Stored data entries:
_ _ _ _ _

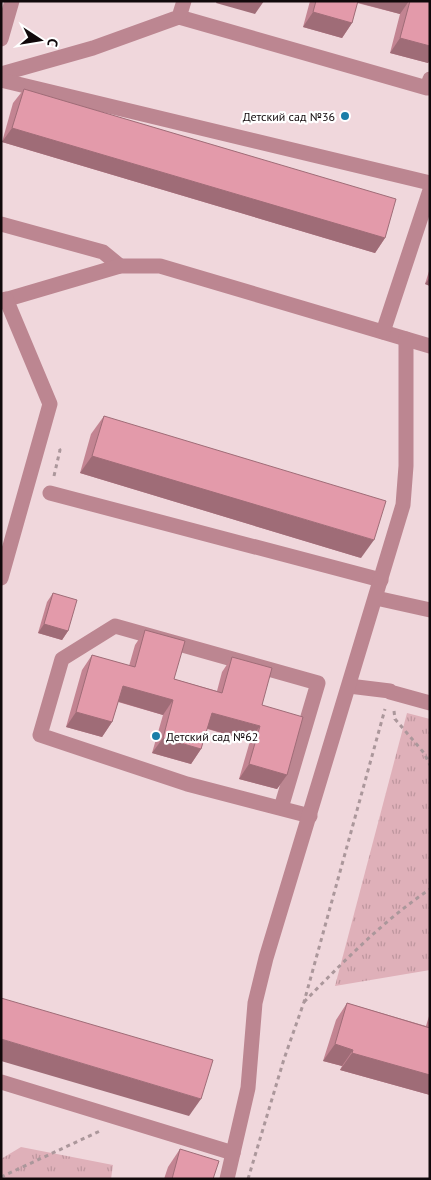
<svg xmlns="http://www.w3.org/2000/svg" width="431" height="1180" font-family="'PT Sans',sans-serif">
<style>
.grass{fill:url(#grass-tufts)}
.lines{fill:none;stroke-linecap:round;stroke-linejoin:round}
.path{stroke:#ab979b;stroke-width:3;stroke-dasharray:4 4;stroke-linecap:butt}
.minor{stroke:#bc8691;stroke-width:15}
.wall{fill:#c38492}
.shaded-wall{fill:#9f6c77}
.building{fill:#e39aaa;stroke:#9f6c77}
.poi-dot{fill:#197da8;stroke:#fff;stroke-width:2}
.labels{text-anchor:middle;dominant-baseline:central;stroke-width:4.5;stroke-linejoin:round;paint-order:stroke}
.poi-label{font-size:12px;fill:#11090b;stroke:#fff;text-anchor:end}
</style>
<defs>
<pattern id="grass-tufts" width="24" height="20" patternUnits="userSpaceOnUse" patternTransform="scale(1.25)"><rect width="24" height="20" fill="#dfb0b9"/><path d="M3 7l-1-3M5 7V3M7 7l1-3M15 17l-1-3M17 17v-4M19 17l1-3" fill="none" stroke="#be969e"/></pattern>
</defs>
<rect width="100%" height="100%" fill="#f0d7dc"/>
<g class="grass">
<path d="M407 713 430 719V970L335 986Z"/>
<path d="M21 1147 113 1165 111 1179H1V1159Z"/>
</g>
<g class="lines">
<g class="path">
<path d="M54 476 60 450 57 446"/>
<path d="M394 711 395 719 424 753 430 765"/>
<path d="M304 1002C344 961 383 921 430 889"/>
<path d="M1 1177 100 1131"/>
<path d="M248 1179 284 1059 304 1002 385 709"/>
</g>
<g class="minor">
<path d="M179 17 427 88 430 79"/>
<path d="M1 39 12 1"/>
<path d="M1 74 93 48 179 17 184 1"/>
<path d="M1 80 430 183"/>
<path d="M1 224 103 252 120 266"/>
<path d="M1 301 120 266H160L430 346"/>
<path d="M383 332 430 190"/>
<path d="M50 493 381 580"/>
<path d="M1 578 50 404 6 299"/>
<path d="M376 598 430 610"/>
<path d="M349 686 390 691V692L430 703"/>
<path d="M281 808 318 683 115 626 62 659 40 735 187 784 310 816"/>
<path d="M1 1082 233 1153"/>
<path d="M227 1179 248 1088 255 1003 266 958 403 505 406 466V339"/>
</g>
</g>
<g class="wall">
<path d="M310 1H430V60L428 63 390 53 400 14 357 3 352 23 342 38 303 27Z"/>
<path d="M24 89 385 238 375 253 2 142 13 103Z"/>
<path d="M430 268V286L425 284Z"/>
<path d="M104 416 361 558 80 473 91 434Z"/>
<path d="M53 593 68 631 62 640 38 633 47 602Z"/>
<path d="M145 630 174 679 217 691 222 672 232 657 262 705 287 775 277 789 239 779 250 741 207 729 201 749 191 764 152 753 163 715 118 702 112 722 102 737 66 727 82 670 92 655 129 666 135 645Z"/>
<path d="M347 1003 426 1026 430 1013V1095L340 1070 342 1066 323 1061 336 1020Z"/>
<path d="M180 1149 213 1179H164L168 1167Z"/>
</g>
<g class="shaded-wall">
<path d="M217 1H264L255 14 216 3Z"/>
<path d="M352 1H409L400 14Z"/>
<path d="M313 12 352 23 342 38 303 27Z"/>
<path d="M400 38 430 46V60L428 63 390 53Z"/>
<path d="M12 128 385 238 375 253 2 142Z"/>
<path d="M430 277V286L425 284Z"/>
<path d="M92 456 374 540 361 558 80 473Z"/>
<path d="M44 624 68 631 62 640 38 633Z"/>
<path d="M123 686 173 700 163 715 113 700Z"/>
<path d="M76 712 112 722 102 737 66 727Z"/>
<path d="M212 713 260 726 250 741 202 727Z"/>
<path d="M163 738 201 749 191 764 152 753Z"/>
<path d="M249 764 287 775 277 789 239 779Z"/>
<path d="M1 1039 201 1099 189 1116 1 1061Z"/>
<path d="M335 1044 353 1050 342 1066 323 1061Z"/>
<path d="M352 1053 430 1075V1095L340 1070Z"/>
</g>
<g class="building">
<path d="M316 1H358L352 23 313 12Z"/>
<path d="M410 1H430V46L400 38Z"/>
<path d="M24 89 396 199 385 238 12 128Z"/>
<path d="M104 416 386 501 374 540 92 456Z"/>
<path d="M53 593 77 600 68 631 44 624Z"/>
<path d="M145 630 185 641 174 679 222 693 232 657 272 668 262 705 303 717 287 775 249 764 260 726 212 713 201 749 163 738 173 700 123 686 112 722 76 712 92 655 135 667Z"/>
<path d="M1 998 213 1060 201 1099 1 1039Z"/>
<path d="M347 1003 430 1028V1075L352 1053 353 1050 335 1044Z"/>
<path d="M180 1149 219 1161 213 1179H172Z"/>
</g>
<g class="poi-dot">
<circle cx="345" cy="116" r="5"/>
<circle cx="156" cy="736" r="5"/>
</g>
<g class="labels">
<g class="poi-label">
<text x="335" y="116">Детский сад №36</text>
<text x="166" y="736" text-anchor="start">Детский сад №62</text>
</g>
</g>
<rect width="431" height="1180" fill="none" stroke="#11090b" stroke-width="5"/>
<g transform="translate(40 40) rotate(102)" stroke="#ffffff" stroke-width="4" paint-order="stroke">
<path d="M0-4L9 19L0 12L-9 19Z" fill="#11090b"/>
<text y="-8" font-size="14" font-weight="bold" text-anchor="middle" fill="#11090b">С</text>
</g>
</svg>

_ _ _ _ _

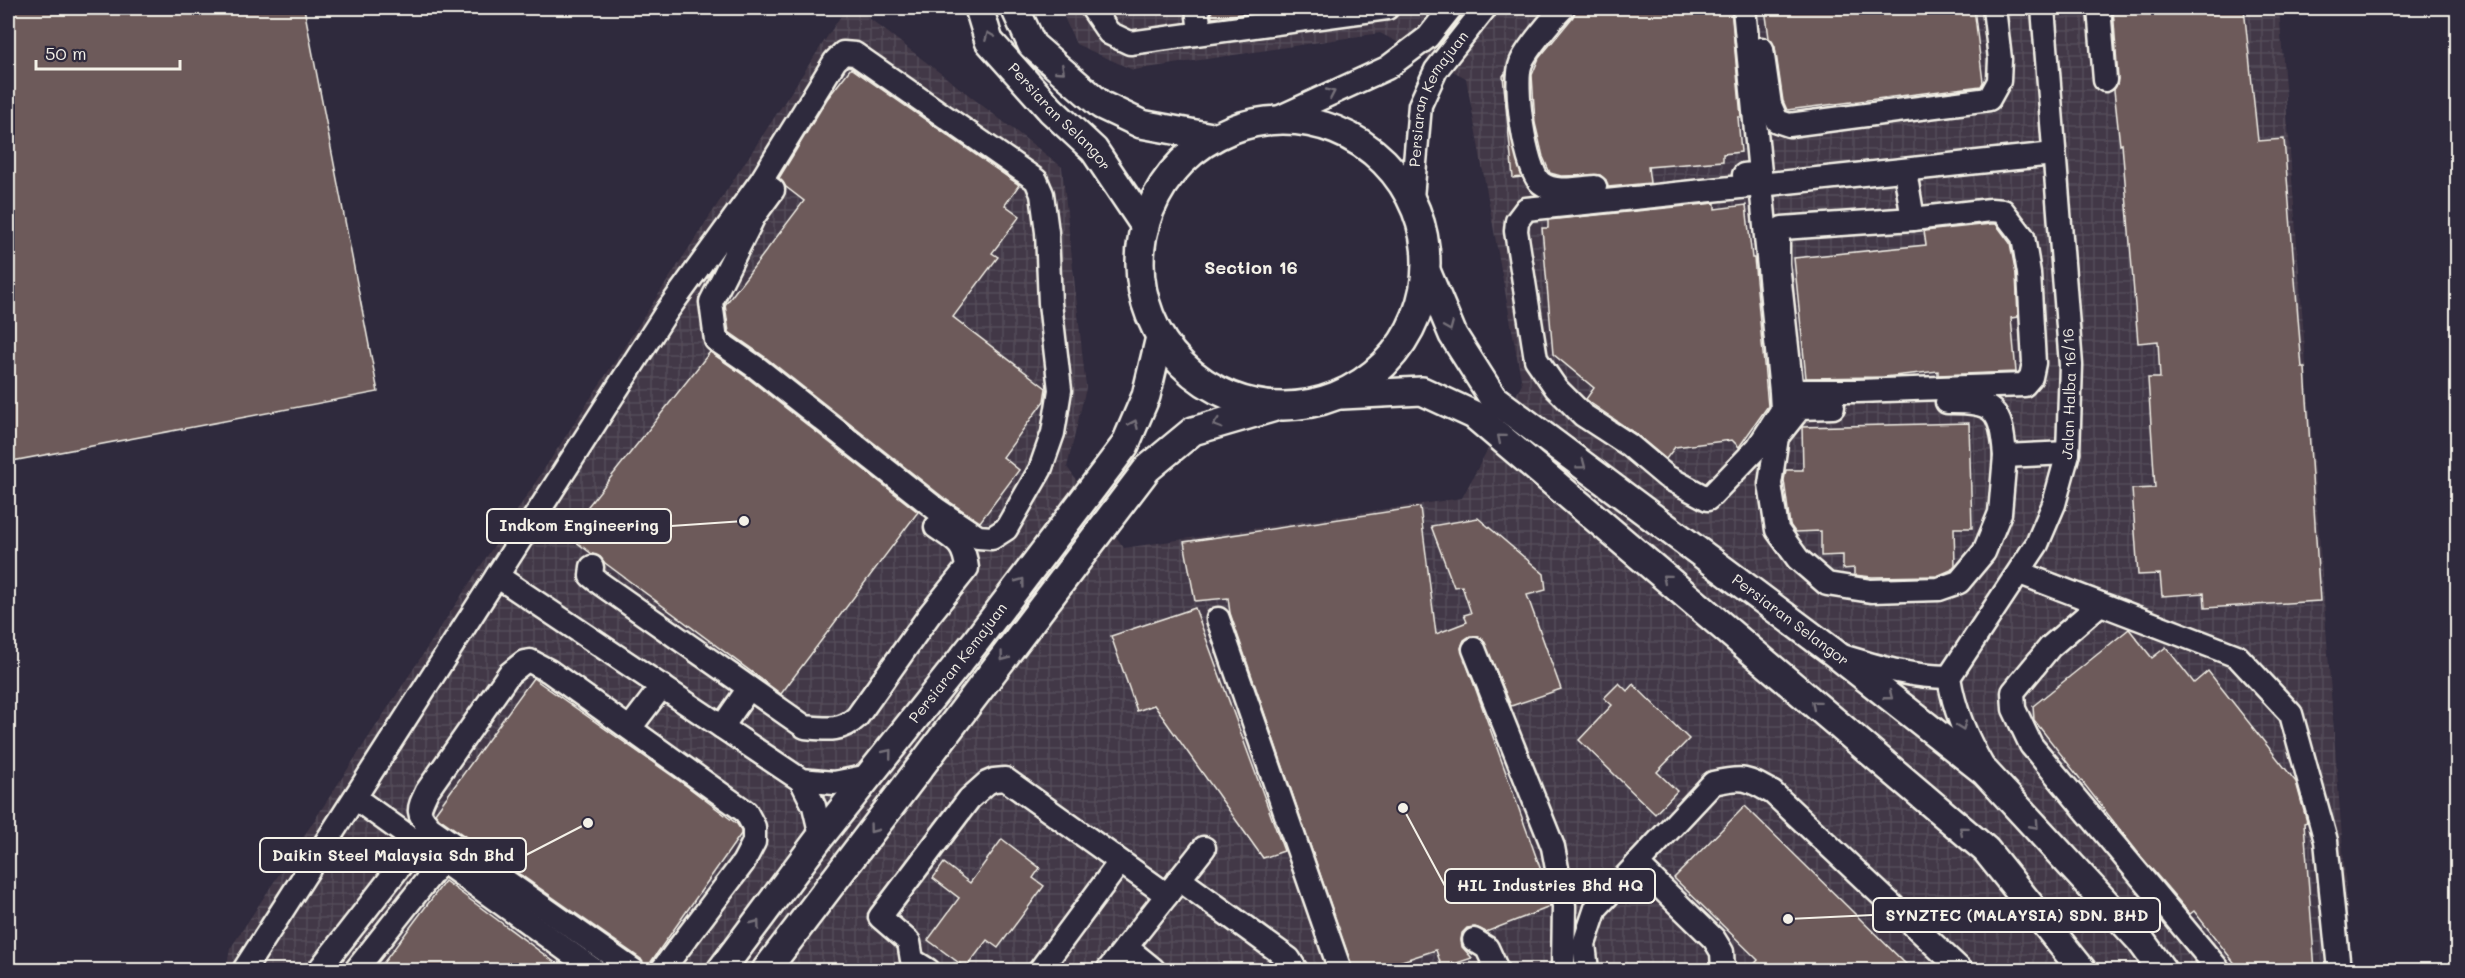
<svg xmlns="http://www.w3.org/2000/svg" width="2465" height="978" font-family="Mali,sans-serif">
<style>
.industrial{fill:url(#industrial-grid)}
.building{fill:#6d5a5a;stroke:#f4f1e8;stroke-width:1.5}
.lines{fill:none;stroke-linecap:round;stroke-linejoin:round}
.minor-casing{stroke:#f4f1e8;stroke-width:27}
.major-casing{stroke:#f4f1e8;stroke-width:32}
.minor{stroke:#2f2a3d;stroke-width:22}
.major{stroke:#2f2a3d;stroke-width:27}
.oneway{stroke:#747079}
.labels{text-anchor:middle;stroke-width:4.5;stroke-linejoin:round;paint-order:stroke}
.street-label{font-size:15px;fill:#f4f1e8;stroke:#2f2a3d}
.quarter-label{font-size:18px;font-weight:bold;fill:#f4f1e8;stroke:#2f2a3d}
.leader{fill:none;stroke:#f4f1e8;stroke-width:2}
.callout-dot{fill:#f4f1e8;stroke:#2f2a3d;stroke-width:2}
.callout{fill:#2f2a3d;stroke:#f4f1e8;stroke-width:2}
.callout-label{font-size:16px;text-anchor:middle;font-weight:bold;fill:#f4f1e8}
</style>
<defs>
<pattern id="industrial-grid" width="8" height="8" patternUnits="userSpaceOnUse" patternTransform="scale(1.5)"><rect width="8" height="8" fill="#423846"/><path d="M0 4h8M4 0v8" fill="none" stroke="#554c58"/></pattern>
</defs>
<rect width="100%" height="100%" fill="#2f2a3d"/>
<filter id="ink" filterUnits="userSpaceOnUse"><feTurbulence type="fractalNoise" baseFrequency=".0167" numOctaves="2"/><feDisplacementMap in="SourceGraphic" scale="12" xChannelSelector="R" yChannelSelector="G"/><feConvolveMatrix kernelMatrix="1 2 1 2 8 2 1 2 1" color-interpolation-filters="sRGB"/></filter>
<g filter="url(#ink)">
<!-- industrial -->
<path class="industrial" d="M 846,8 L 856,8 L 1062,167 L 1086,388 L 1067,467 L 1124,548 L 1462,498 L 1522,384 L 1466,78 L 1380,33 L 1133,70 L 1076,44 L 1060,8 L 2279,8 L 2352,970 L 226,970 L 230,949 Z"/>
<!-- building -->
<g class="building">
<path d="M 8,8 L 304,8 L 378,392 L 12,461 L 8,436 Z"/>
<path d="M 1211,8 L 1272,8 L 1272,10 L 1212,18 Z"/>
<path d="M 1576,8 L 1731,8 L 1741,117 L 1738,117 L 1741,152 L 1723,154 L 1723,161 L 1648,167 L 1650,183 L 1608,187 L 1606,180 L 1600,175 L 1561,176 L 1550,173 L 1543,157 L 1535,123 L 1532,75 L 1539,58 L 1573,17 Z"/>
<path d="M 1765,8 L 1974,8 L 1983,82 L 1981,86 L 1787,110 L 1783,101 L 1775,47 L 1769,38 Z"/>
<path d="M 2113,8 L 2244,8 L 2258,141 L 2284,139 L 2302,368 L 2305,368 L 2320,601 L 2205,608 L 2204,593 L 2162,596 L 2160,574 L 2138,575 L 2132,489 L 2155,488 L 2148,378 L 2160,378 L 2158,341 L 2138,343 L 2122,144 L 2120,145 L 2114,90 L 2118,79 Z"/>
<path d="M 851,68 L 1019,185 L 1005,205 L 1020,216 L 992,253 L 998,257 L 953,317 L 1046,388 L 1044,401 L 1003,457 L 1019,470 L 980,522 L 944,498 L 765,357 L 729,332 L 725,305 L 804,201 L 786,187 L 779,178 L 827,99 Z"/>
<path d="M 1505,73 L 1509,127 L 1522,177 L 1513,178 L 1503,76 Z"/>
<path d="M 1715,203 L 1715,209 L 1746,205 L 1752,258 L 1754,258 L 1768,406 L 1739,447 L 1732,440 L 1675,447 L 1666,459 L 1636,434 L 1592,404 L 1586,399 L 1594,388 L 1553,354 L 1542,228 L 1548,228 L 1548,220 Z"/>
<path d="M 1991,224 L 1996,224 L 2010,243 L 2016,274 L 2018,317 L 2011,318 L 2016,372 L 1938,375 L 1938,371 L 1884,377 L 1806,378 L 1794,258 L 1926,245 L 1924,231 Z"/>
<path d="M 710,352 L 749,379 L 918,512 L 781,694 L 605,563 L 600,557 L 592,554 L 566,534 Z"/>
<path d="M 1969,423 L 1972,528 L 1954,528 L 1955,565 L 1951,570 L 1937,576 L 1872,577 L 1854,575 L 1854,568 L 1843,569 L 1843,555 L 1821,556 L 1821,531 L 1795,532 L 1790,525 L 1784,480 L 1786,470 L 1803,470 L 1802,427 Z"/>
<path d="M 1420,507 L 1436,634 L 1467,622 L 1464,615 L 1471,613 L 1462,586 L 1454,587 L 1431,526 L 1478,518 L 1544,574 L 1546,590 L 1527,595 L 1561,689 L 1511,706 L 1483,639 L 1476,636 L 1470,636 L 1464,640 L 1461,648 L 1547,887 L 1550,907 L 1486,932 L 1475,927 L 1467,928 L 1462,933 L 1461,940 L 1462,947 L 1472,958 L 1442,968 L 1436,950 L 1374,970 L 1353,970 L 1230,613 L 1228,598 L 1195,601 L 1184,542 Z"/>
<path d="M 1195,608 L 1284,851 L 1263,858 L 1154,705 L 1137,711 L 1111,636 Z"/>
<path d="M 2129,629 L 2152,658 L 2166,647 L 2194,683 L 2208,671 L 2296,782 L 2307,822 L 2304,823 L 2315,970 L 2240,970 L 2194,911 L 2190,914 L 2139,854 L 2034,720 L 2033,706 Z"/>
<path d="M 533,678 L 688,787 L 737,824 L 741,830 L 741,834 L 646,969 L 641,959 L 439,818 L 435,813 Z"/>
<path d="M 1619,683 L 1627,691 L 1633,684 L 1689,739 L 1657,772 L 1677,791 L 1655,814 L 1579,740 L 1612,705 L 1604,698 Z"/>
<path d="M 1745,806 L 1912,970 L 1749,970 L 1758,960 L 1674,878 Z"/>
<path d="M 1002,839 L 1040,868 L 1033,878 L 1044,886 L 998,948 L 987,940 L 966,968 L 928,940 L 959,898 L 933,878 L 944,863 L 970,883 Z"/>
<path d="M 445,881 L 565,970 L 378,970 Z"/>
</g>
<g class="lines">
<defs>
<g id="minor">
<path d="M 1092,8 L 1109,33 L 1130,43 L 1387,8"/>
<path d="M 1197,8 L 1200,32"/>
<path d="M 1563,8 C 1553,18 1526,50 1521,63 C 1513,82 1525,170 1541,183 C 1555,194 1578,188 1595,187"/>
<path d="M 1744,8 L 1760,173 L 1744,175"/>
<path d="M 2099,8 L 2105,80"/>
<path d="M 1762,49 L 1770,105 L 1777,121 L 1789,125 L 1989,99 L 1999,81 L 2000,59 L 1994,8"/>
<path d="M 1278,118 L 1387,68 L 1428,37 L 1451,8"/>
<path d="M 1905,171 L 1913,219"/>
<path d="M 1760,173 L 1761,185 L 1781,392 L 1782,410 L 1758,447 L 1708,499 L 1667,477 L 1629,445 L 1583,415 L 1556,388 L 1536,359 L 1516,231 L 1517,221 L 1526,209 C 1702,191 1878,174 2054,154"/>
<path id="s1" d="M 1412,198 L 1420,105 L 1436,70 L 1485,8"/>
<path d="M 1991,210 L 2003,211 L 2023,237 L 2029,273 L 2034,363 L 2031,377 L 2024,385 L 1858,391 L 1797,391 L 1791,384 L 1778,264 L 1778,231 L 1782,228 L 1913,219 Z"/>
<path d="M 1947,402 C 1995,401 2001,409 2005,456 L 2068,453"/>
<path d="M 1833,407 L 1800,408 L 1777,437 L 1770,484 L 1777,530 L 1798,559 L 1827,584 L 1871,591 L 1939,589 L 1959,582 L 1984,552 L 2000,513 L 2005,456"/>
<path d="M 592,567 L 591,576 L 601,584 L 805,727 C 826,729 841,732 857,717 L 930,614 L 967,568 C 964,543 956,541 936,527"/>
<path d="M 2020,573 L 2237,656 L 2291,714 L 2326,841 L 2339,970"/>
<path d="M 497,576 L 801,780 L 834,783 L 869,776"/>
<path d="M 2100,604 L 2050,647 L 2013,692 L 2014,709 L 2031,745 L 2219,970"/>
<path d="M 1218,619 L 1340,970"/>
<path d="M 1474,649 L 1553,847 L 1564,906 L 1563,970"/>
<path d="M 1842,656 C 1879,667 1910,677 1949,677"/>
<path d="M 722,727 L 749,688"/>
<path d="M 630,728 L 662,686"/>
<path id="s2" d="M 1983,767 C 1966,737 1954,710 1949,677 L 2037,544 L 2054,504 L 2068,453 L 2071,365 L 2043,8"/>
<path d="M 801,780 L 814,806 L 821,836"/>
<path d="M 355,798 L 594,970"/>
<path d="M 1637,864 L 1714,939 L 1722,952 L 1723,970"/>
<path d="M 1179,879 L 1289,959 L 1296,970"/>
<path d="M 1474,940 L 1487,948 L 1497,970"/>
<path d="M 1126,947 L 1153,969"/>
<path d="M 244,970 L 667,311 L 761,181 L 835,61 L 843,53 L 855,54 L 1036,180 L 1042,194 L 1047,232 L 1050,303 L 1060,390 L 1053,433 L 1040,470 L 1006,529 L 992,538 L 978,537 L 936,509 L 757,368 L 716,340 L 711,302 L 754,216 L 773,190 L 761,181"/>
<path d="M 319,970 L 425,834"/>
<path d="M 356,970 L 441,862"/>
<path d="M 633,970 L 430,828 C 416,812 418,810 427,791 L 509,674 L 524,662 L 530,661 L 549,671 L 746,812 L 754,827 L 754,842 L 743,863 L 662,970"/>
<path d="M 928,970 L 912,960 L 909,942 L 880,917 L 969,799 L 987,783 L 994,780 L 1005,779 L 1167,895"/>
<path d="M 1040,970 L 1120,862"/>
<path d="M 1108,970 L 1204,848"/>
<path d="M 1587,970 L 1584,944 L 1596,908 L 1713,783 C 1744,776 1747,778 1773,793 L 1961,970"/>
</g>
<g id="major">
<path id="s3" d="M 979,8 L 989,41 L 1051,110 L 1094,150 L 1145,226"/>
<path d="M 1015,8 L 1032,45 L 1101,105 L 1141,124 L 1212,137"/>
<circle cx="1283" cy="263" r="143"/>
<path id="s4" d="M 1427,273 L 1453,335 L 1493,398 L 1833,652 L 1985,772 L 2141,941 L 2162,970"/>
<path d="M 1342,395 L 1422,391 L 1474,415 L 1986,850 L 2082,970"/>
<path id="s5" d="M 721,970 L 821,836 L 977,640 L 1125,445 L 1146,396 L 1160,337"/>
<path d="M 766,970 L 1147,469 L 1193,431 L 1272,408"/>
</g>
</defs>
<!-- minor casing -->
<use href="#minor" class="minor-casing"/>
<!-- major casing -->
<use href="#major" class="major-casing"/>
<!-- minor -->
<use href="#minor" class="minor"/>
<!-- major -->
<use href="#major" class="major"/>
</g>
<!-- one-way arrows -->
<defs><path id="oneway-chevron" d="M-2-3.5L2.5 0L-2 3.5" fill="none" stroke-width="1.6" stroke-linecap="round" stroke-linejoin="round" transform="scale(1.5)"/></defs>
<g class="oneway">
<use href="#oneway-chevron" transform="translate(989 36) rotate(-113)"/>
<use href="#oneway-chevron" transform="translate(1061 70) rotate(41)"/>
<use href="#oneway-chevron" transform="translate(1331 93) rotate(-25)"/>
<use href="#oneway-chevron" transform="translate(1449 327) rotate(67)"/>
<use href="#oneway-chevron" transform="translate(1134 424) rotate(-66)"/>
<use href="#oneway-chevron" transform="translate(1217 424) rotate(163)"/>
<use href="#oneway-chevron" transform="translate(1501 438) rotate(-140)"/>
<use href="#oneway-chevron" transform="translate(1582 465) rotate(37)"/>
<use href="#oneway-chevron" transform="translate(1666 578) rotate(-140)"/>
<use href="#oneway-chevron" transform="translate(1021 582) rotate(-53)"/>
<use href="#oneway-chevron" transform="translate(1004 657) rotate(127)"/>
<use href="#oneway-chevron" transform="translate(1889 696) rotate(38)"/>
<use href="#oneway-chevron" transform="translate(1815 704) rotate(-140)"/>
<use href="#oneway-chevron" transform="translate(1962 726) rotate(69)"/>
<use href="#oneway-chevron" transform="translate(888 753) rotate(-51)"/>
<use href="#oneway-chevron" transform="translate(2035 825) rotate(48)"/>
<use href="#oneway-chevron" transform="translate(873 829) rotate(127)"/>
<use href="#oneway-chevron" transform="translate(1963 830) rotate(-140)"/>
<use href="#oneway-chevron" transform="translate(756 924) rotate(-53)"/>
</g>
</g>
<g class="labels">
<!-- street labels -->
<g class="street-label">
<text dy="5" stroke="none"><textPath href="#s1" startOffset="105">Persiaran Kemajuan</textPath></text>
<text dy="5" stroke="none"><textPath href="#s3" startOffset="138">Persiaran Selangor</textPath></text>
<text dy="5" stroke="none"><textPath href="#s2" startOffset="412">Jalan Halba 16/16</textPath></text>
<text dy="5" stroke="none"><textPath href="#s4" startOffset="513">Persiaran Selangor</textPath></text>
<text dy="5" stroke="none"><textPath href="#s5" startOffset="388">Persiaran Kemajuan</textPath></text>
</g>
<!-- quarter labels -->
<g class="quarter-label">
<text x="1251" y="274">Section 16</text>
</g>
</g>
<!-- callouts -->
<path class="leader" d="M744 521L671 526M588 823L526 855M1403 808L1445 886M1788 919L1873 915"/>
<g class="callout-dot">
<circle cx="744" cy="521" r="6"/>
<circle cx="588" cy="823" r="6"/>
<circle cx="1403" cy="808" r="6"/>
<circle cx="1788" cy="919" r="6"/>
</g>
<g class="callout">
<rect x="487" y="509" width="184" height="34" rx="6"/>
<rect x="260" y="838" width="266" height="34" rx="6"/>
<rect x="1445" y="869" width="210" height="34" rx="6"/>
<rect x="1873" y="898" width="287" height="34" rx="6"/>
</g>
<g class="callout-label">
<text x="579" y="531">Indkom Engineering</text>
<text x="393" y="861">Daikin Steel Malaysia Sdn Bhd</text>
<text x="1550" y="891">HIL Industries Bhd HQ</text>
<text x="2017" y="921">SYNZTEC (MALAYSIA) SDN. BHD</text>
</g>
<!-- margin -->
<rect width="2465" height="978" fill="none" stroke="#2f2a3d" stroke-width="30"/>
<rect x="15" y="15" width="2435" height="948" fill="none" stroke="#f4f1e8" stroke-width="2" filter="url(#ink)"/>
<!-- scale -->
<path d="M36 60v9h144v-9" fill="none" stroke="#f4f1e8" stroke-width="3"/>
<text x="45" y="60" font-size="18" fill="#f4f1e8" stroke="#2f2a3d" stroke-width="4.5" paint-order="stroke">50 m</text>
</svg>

_ _ _ _ _

Exercise prompt: Report every line in the data above in which the word "bold" appears.

Reply to the exercise:
<text y="-8" font-size="14" font-weight="bold" text-anchor="middle" fill="#11090b">С</text>
.quarter-label{font-size:18px;font-weight:bold;fill:#f4f1e8;stroke:#2f2a3d}
.callout-label{font-size:16px;text-anchor:middle;font-weight:bold;fill:#f4f1e8}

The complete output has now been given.